AIM OF THE TASK:
Write out again, exactly, the lines below starting at the one with "Intuitively, if in" and ending at the one with "must be connected".

╔══

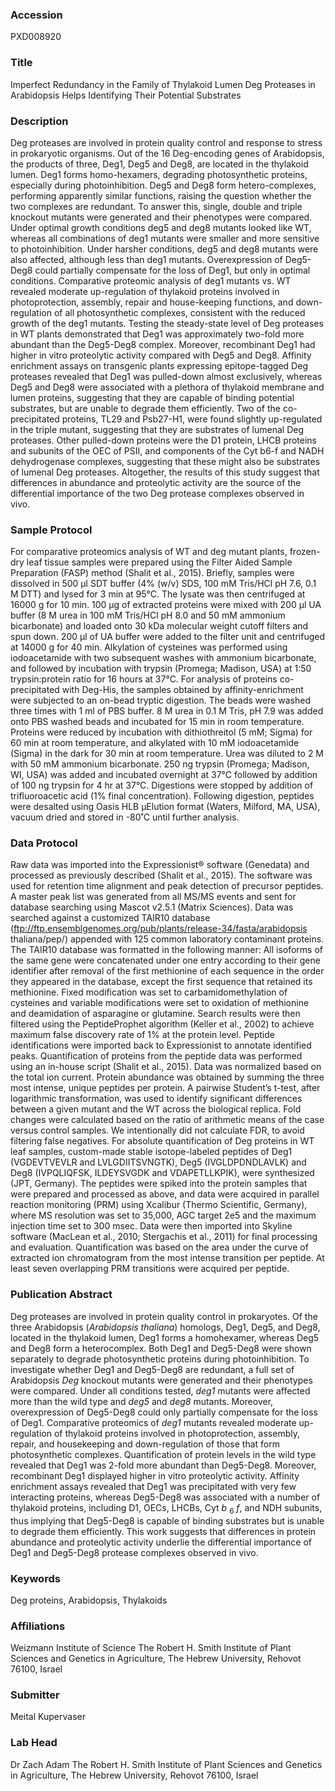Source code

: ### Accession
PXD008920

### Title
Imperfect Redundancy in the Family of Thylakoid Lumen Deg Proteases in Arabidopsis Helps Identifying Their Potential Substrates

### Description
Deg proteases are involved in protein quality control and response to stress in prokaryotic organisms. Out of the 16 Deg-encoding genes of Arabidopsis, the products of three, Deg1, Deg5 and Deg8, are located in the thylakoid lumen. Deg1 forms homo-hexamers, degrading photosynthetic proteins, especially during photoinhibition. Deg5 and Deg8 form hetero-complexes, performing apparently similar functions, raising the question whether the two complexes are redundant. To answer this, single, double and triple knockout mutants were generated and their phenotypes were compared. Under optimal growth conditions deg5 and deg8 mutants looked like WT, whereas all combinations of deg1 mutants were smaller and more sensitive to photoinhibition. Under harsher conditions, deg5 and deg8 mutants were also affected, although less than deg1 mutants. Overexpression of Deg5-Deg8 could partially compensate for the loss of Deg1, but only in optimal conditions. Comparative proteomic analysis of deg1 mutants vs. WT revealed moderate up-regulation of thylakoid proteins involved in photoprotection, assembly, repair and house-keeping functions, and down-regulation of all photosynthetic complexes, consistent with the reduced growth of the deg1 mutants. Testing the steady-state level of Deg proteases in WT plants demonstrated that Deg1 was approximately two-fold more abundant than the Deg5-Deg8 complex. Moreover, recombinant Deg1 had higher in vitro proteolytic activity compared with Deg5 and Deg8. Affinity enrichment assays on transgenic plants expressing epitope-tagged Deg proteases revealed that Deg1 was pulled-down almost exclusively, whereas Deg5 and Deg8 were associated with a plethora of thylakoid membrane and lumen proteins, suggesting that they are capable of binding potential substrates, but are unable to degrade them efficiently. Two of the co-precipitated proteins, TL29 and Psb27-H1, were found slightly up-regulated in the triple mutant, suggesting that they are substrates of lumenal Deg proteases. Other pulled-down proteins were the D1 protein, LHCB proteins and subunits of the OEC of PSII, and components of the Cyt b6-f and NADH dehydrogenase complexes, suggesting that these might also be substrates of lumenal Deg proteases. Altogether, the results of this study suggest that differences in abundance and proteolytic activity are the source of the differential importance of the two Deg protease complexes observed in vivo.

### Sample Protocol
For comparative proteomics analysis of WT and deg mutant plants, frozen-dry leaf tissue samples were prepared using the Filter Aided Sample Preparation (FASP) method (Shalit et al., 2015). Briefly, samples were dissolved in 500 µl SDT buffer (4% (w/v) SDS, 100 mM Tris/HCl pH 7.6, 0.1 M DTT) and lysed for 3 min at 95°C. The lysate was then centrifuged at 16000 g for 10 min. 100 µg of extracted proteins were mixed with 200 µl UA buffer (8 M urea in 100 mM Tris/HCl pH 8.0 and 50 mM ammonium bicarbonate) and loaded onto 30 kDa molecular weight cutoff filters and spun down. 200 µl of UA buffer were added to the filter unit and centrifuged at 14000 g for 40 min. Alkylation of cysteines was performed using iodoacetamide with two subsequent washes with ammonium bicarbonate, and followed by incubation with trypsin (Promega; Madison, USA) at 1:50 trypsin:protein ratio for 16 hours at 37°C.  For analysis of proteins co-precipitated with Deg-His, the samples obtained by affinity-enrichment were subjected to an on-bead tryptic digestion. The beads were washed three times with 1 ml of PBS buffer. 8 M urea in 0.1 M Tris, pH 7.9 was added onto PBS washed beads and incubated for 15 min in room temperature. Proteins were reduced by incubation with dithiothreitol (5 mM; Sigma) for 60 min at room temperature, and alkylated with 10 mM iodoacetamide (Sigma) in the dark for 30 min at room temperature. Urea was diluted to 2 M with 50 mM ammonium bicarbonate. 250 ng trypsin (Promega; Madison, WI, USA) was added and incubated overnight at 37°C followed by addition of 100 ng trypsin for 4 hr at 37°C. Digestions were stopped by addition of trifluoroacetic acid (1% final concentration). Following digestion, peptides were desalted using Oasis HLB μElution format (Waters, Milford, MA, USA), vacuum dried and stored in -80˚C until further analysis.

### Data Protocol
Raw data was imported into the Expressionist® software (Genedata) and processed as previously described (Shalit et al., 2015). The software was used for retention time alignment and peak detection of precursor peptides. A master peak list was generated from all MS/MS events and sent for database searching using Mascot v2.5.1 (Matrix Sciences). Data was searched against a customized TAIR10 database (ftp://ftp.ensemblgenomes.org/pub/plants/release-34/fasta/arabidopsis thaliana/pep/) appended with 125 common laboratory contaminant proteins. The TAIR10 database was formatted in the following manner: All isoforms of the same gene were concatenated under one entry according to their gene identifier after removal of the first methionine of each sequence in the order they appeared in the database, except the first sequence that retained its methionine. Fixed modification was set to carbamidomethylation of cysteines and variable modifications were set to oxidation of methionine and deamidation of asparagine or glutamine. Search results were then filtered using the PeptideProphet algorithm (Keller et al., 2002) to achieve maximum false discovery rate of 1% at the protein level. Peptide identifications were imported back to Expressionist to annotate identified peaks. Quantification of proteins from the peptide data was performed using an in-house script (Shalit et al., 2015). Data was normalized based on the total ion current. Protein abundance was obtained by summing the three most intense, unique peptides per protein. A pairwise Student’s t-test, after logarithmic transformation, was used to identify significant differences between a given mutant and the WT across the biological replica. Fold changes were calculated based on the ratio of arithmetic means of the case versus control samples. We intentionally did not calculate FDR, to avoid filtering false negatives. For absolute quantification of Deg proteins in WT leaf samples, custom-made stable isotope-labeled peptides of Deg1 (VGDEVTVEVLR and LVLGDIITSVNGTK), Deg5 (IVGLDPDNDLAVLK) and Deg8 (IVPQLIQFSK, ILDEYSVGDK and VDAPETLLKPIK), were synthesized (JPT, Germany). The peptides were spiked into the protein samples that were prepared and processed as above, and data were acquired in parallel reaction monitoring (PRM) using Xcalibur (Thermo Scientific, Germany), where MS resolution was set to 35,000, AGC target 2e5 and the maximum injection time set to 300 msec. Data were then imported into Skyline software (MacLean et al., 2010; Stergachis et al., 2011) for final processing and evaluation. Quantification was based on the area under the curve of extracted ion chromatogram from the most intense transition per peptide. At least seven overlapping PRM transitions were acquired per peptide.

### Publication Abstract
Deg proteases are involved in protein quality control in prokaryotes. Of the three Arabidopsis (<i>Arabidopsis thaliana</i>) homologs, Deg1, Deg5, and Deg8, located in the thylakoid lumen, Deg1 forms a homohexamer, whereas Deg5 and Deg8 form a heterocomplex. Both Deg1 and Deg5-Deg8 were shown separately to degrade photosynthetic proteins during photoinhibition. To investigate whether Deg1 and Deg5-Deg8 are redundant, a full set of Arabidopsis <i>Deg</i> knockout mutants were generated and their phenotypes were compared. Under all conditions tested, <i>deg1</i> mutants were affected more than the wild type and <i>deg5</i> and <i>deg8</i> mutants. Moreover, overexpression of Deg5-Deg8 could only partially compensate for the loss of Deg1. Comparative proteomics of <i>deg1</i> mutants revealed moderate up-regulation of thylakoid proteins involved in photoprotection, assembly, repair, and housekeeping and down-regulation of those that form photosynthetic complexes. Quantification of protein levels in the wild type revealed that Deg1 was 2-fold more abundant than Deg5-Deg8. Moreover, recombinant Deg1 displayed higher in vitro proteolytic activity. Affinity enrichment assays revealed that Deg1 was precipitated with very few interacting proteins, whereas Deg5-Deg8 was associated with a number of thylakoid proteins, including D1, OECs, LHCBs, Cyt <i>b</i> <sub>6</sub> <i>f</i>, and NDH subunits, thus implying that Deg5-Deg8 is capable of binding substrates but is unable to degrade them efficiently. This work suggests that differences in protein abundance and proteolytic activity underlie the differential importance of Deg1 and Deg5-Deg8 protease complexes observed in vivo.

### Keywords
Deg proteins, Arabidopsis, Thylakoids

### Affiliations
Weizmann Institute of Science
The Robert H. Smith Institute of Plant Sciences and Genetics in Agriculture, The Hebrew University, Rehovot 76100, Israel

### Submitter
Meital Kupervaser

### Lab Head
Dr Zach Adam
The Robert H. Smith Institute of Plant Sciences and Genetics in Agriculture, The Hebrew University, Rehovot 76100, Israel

╚══
╔══

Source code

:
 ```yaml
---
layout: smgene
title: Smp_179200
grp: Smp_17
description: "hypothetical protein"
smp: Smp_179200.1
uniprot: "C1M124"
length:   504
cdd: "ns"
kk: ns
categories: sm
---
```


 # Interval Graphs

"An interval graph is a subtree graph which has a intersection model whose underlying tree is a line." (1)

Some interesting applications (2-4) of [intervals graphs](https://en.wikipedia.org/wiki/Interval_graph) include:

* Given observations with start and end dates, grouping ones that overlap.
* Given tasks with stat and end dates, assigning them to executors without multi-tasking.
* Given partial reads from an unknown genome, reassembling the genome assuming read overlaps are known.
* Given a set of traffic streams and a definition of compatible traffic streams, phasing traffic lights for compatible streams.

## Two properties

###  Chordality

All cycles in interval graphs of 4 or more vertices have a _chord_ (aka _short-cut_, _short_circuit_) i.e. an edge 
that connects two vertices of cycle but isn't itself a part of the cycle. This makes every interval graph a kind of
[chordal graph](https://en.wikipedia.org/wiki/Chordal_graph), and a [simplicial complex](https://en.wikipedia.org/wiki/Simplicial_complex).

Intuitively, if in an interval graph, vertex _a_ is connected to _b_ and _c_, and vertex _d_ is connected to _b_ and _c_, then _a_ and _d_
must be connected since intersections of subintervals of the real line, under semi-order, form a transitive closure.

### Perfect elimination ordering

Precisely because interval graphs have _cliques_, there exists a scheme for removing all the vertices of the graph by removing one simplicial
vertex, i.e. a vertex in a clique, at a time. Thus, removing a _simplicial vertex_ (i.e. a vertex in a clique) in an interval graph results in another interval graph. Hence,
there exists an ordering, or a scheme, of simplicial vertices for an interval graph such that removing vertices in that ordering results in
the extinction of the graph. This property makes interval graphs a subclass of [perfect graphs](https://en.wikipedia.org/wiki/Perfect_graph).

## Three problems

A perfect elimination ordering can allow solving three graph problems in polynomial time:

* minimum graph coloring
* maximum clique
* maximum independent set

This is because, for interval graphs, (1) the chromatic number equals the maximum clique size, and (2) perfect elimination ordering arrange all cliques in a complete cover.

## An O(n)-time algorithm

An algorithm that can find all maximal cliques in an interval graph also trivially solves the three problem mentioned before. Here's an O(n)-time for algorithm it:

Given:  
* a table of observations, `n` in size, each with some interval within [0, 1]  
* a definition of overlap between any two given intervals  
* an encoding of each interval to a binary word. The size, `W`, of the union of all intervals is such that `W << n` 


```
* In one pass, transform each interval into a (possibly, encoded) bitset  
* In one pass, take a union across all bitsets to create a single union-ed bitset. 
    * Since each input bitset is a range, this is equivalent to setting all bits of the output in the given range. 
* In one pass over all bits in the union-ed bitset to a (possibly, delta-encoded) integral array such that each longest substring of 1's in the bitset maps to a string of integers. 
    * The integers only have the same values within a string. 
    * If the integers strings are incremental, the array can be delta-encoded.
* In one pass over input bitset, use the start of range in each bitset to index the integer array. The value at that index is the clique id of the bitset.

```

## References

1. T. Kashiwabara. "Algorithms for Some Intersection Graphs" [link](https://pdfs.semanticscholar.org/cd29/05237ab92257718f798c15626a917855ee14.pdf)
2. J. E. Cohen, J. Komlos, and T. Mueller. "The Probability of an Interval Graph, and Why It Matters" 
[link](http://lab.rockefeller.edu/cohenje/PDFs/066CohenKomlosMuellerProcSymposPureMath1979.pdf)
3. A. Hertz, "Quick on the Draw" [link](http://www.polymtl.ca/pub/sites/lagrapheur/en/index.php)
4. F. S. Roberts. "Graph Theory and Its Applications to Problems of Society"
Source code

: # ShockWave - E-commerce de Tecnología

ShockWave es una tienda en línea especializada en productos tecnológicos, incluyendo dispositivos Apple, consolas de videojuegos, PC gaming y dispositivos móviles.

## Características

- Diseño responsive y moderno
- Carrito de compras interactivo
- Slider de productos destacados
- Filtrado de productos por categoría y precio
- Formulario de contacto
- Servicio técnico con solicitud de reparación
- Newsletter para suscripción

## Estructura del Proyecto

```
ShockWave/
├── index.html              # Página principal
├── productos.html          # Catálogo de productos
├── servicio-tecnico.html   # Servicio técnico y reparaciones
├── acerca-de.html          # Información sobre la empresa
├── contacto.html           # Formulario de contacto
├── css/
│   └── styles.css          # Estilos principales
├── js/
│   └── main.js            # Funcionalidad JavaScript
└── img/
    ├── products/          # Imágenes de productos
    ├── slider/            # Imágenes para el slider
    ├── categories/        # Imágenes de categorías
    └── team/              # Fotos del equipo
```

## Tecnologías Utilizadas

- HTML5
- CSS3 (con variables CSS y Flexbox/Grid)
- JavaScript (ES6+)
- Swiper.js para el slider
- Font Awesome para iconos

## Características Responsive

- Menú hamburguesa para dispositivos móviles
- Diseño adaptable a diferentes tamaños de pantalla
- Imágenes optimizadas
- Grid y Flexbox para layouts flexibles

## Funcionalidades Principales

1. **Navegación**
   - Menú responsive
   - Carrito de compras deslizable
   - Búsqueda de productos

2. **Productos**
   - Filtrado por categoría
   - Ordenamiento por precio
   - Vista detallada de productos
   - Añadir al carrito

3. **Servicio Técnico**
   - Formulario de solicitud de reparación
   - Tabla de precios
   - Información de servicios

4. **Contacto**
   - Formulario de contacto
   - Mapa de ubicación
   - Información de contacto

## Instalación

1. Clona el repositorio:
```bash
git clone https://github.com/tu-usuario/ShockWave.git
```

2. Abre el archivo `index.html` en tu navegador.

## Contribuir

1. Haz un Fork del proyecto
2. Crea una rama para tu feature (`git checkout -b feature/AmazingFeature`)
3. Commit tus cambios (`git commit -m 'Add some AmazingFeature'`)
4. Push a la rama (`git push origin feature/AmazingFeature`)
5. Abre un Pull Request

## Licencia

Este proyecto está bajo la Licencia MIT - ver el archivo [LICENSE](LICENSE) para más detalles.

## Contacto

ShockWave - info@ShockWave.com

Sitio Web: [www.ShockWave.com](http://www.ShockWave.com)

╚══

WRITTEN REPLY:
Intuitively, if in an interval graph, vertex _a_ is connected to _b_ and _c_, and vertex _d_ is connected to _b_ and _c_, then _a_ and _d_
must be connected since intersections of subintervals of the real line, under semi-order, form a transitive closure.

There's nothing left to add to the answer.